Help in decision making
The AI-models she will be exploring are currently not in use in health care, but are likely to be implemented some time in the future.
As a part of her thesis, Simonelli will do a survey among 161 residents at the hospital in Pavia. The key question is how the AI-models can help in the decision making when considering if patients presented to the emergency room should be hospitalized or sent home.
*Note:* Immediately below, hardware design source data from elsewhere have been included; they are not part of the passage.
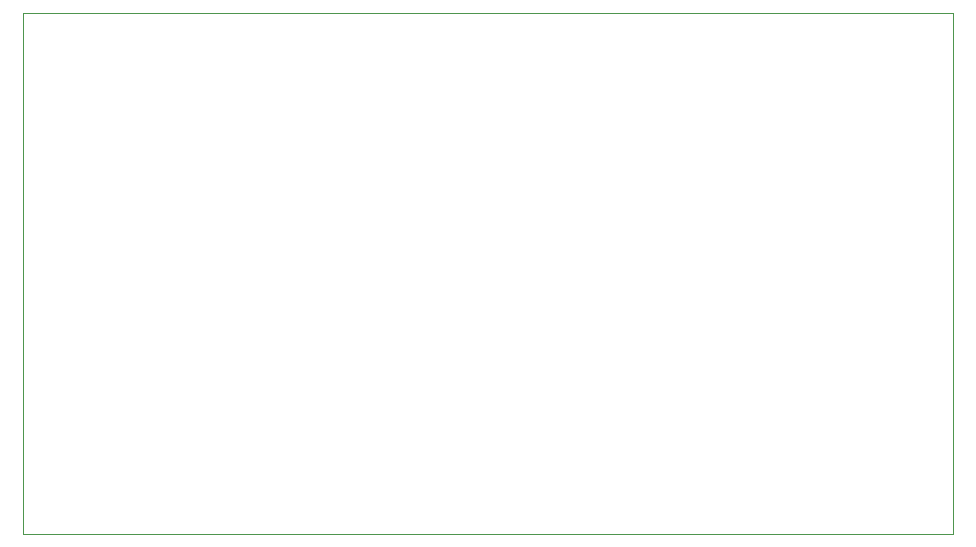
<source format=gko>
G75*
G70*
%OFA0B0*%
%FSLAX24Y24*%
%IPPOS*%
%LPD*%
%AMOC8*
5,1,8,0,0,1.08239X$1,22.5*
%
%ADD10C,0.0000*%
D10*
X000000Y000000D02*
X030992Y000000D01*
X030992Y017370D01*
X000000Y017370D01*
X000000Y000000D01*
M02*

</source>
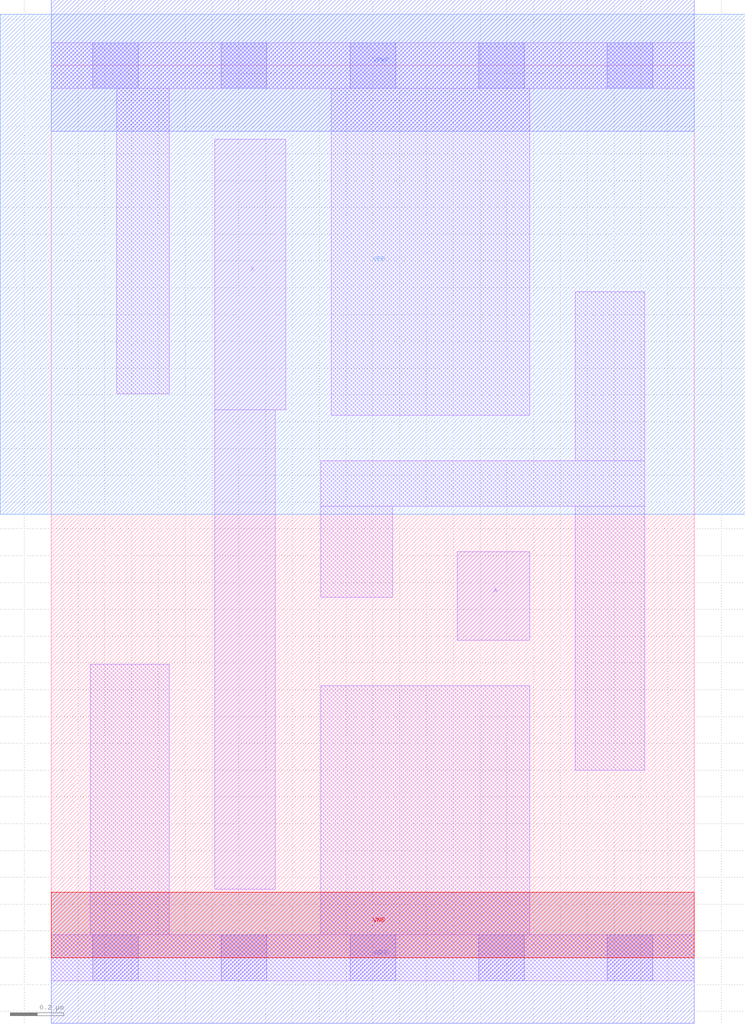
<source format=lef>
# Copyright 2020 The SkyWater PDK Authors
#
# Licensed under the Apache License, Version 2.0 (the "License");
# you may not use this file except in compliance with the License.
# You may obtain a copy of the License at
#
#     https://www.apache.org/licenses/LICENSE-2.0
#
# Unless required by applicable law or agreed to in writing, software
# distributed under the License is distributed on an "AS IS" BASIS,
# WITHOUT WARRANTIES OR CONDITIONS OF ANY KIND, either express or implied.
# See the License for the specific language governing permissions and
# limitations under the License.
#
# SPDX-License-Identifier: Apache-2.0

VERSION 5.7 ;
  NOWIREEXTENSIONATPIN ON ;
  DIVIDERCHAR "/" ;
  BUSBITCHARS "[]" ;
MACRO sky130_fd_sc_lp__buf_2
  CLASS CORE ;
  FOREIGN sky130_fd_sc_lp__buf_2 ;
  ORIGIN  0.000000  0.000000 ;
  SIZE  2.400000 BY  3.330000 ;
  SYMMETRY X Y R90 ;
  SITE unit ;
  PIN A
    ANTENNAGATEAREA  0.159000 ;
    DIRECTION INPUT ;
    USE SIGNAL ;
    PORT
      LAYER li1 ;
        RECT 1.515000 1.185000 1.785000 1.515000 ;
    END
  END A
  PIN X
    ANTENNADIFFAREA  0.588000 ;
    DIRECTION OUTPUT ;
    USE SIGNAL ;
    PORT
      LAYER li1 ;
        RECT 0.610000 0.255000 0.835000 2.045000 ;
        RECT 0.610000 2.045000 0.875000 3.055000 ;
    END
  END X
  PIN VGND
    DIRECTION INOUT ;
    USE GROUND ;
    PORT
      LAYER met1 ;
        RECT 0.000000 -0.245000 2.400000 0.245000 ;
    END
  END VGND
  PIN VNB
    DIRECTION INOUT ;
    USE GROUND ;
    PORT
      LAYER pwell ;
        RECT 0.000000 0.000000 2.400000 0.245000 ;
    END
  END VNB
  PIN VPB
    DIRECTION INOUT ;
    USE POWER ;
    PORT
      LAYER nwell ;
        RECT -0.190000 1.655000 2.590000 3.520000 ;
    END
  END VPB
  PIN VPWR
    DIRECTION INOUT ;
    USE POWER ;
    PORT
      LAYER met1 ;
        RECT 0.000000 3.085000 2.400000 3.575000 ;
    END
  END VPWR
  OBS
    LAYER li1 ;
      RECT 0.000000 -0.085000 2.400000 0.085000 ;
      RECT 0.000000  3.245000 2.400000 3.415000 ;
      RECT 0.145000  0.085000 0.440000 1.095000 ;
      RECT 0.245000  2.105000 0.440000 3.245000 ;
      RECT 1.005000  0.085000 1.785000 1.015000 ;
      RECT 1.005000  1.345000 1.275000 1.685000 ;
      RECT 1.005000  1.685000 2.215000 1.855000 ;
      RECT 1.045000  2.025000 1.785000 3.245000 ;
      RECT 1.955000  0.700000 2.215000 1.685000 ;
      RECT 1.955000  1.855000 2.215000 2.485000 ;
    LAYER mcon ;
      RECT 0.155000 -0.085000 0.325000 0.085000 ;
      RECT 0.155000  3.245000 0.325000 3.415000 ;
      RECT 0.635000 -0.085000 0.805000 0.085000 ;
      RECT 0.635000  3.245000 0.805000 3.415000 ;
      RECT 1.115000 -0.085000 1.285000 0.085000 ;
      RECT 1.115000  3.245000 1.285000 3.415000 ;
      RECT 1.595000 -0.085000 1.765000 0.085000 ;
      RECT 1.595000  3.245000 1.765000 3.415000 ;
      RECT 2.075000 -0.085000 2.245000 0.085000 ;
      RECT 2.075000  3.245000 2.245000 3.415000 ;
  END
END sky130_fd_sc_lp__buf_2
END LIBRARY

</source>
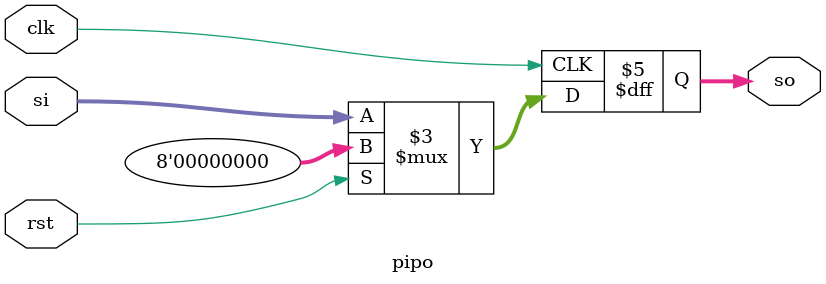
<source format=v>
`timescale 1ns / 1ps
module pipo(
input [7:0]si,
input clk,rst,
output reg[7:0]so
);
always@(posedge clk)
begin
if(rst) begin
so=8'b0;
end
else begin
so=si;
end
end
endmodule


</source>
– The model was trained using data from COVID-patients during the first wave of the pandemic. This data is based on X-rays images and exams.
The clinical considerations on which patients that needed treatment in the hospital was also highly relevant during the pandemic. With limited resources, it was crucial to know which patients who could be sent home and not.
Not a replacement
The AI-models could potentially become an important tool in this kind of decision making in the future, but not as a replacement for human resources.
– This is why explainable AI and building AI systems that are user-friendly and transparent is so important. You don’t want to replace clinicians, but to argument their abilities by helping them understand what the model thinks or says, Simonelli points out.
At the Pandemic Centre, she will be followed up by Esperanza Diaz, Guttorm Alendal, Anna Oleynik and Prabhjot Kour.
– I will try to add a multidisciplinary approach to my work by interviewing stakeholders of the process, such as legal experts. By doing this I can investigate the local consequences of introducing a decision support system like this in a real hospital, Simonelli concludes.